Darauf folgt ein Gedankenexperiment von Gates, in dem er auf ein Rechenmodell des Copenhagen Consensus Center verweist. 

„Nehmen wir an, unsere Stiftung hätte nicht in Gavi, den Global Fund und GPEI investiert und stattdessen diese 10 Milliarden Dollar in den S&P 500 gesteckt und versprochen, den Rest 18 Jahre später den Entwicklungsländern zukommen zu lassen. In der vergangenen Woche hätten diese Länder etwa 12 Milliarden Dollar erhalten, inflationsbereinigt, oder 17 Milliarden Dollar, wenn wir die reinvestierten Dividenden mit einbeziehen.“

Weiter rechnet Gates vor, eine Investition der 10 Milliarden Dollar in Energieprojekte in den Entwicklungsländern hätte eine Rendite von 150 Milliarden Dollar gebracht.
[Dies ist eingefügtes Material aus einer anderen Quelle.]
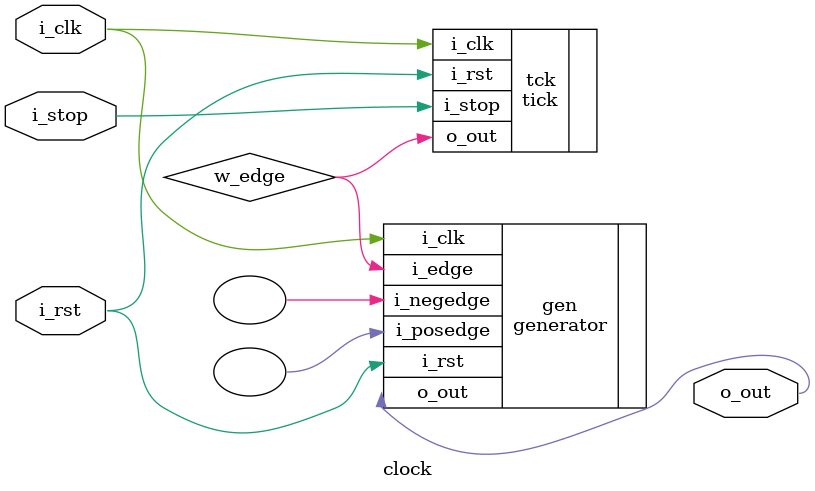
<source format=sv>
/*
    SVERDLOVSK
    system verilog library

    Neveroff M.V.
    2025
*/

module clock # (
    p_divider = 50
    )(
    i_clk,
    i_rst,
    i_stop,
    o_out
    );

    input       i_clk;
    input       i_rst;
    input       i_stop;
    output      o_out;

    wire w_edge;
    tick # (
        .p_divider  (p_divider)
    )
    tck (
        .i_clk      (i_clk),
        .i_rst      (i_rst),
        .i_stop     (i_stop),
        .o_out      (w_edge)
    );

    generator gen (
        .i_clk      (i_clk),
        .i_rst      (i_rst),
        .o_out      (o_out),
        .i_posedge  (),
        .i_negedge  (),
        .i_edge     (w_edge)
    );
endmodule
</source>
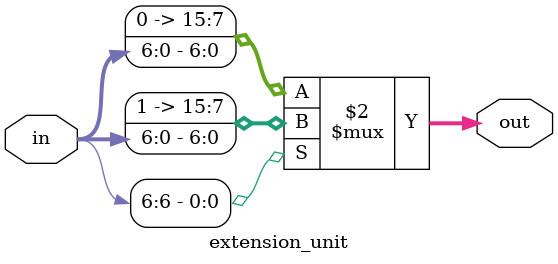
<source format=v>
module extension_unit(out, in);
	input 	wire	[6:0] 	in;
	output	wire		[15:0]	out;
	
	assign out = (in[6] == 1'b1)? {9'b111111111, in} : {9'b0, in} ;
	
endmodule
</source>
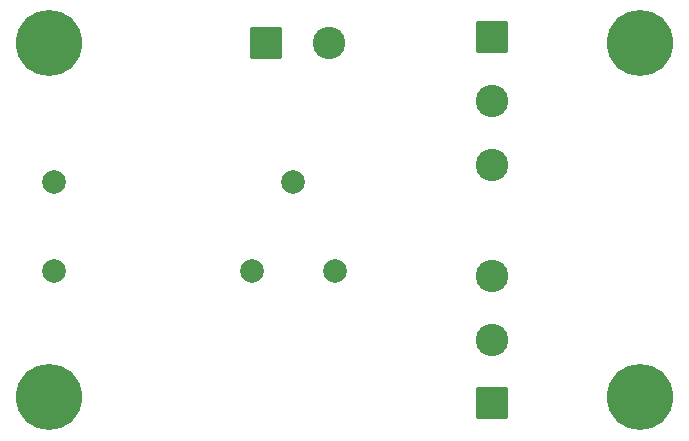
<source format=gbr>
%TF.GenerationSoftware,KiCad,Pcbnew,(6.0.5)*%
%TF.CreationDate,2023-01-10T19:29:17-05:00*%
%TF.ProjectId,Switched-Outlet-Switcher,53776974-6368-4656-942d-4f75746c6574,rev?*%
%TF.SameCoordinates,Original*%
%TF.FileFunction,Soldermask,Bot*%
%TF.FilePolarity,Negative*%
%FSLAX46Y46*%
G04 Gerber Fmt 4.6, Leading zero omitted, Abs format (unit mm)*
G04 Created by KiCad (PCBNEW (6.0.5)) date 2023-01-10 19:29:17*
%MOMM*%
%LPD*%
G01*
G04 APERTURE LIST*
G04 Aperture macros list*
%AMRoundRect*
0 Rectangle with rounded corners*
0 $1 Rounding radius*
0 $2 $3 $4 $5 $6 $7 $8 $9 X,Y pos of 4 corners*
0 Add a 4 corners polygon primitive as box body*
4,1,4,$2,$3,$4,$5,$6,$7,$8,$9,$2,$3,0*
0 Add four circle primitives for the rounded corners*
1,1,$1+$1,$2,$3*
1,1,$1+$1,$4,$5*
1,1,$1+$1,$6,$7*
1,1,$1+$1,$8,$9*
0 Add four rect primitives between the rounded corners*
20,1,$1+$1,$2,$3,$4,$5,0*
20,1,$1+$1,$4,$5,$6,$7,0*
20,1,$1+$1,$6,$7,$8,$9,0*
20,1,$1+$1,$8,$9,$2,$3,0*%
G04 Aperture macros list end*
%ADD10C,5.600000*%
%ADD11RoundRect,0.250000X1.125000X-1.125000X1.125000X1.125000X-1.125000X1.125000X-1.125000X-1.125000X0*%
%ADD12C,2.750000*%
%ADD13RoundRect,0.250000X-1.125000X1.125000X-1.125000X-1.125000X1.125000X-1.125000X1.125000X1.125000X0*%
%ADD14RoundRect,0.250000X-1.125000X-1.125000X1.125000X-1.125000X1.125000X1.125000X-1.125000X1.125000X0*%
%ADD15C,2.006600*%
G04 APERTURE END LIST*
D10*
%TO.C,REF\u002A\u002A*%
X185000000Y-126000000D03*
%TD*%
D11*
%TO.C,P2*%
X172500000Y-126500000D03*
D12*
X172500000Y-121100000D03*
X172500000Y-115700000D03*
%TD*%
D10*
%TO.C,REF\u002A\u002A*%
X135000000Y-96000000D03*
%TD*%
%TO.C,REF\u002A\u002A*%
X135000000Y-126000000D03*
%TD*%
D13*
%TO.C,P1*%
X172500000Y-95500000D03*
D12*
X172500000Y-100900000D03*
X172500000Y-106300000D03*
%TD*%
D14*
%TO.C,SW1*%
X153300000Y-96000000D03*
D12*
X158700000Y-96000000D03*
%TD*%
D10*
%TO.C,REF\u002A\u002A*%
X185000000Y-96000000D03*
%TD*%
D15*
%TO.C,U1*%
X135358800Y-115280000D03*
X152158802Y-115280000D03*
X159158803Y-115280000D03*
X155658803Y-107720000D03*
X135358800Y-107720000D03*
%TD*%
M02*

</source>
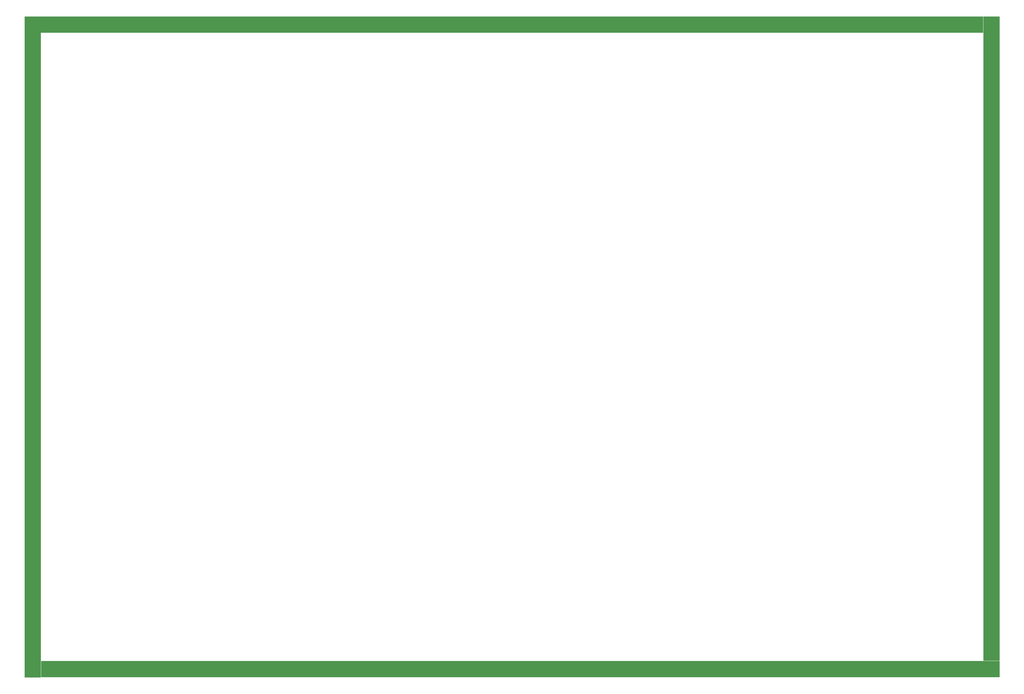
<source format=gko>
G04 Layer_Color=16711935*
%FSLAX24Y24*%
%MOIN*%
G70*
G01*
G75*
%ADD36R,11.2205X0.1969*%
%ADD37R,0.1969X7.6772*%
%ADD38R,11.4173X0.1969*%
%ADD39R,0.1969X7.8740*%
G54D36*
X2679Y60933D02*
D03*
G54D37*
X59766Y23531D02*
D03*
G54D38*
X3663Y-15839D02*
D03*
G54D39*
X-54407Y22547D02*
D03*
M02*

</source>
Eine Investition der Summe in Infrastruktur 170 Milliarden Dollar. 

„Durch Investitionen in globale Gesundheitsinstitutionen haben wir jedoch all diese Renditen übertroffen: Die 10 Milliarden Dollar, die wir für die Bereitstellung von Impfstoffen, Medikamenten, Moskitonetzen und anderen Hilfsgütern in den Entwicklungsländern zur Verfügung stellten, brachten einen geschätzten sozialen und wirtschaftlichen Nutzen von 200 Milliarden Dollar“, so Gates. 

Die Telegram-Gruppe „QAnons Channel Germany“, in der die falsche Behauptung verbreitet wurde, hat mehr als 22.000 Abonnenten. „QAnon“ ist ein Netzwerk US-amerikanischer Verschwörungsanhänger, die glauben, es gebe einen „Tiefen Staat“ („Deep State“) von Eliten, und Donald Trump gehe gegen diese vor. Teil dieses Mythos ist auch die Behauptung, eine Elite aus Politikern und Stars entführe Kinder in unterirdische Lager, um sie dort sexuell zu missbrauchen und das Stoffwechselprodukt Adrenochrome aus Ihnen zu sammeln und sich so zu verjüngen. 

Immer wieder tauchen in diesem Zusammenhang Falschmeldungen auf, zum Beispiel Bilder dieser angeblichen Untergrundlager, die wir unter anderem hier geprüft haben.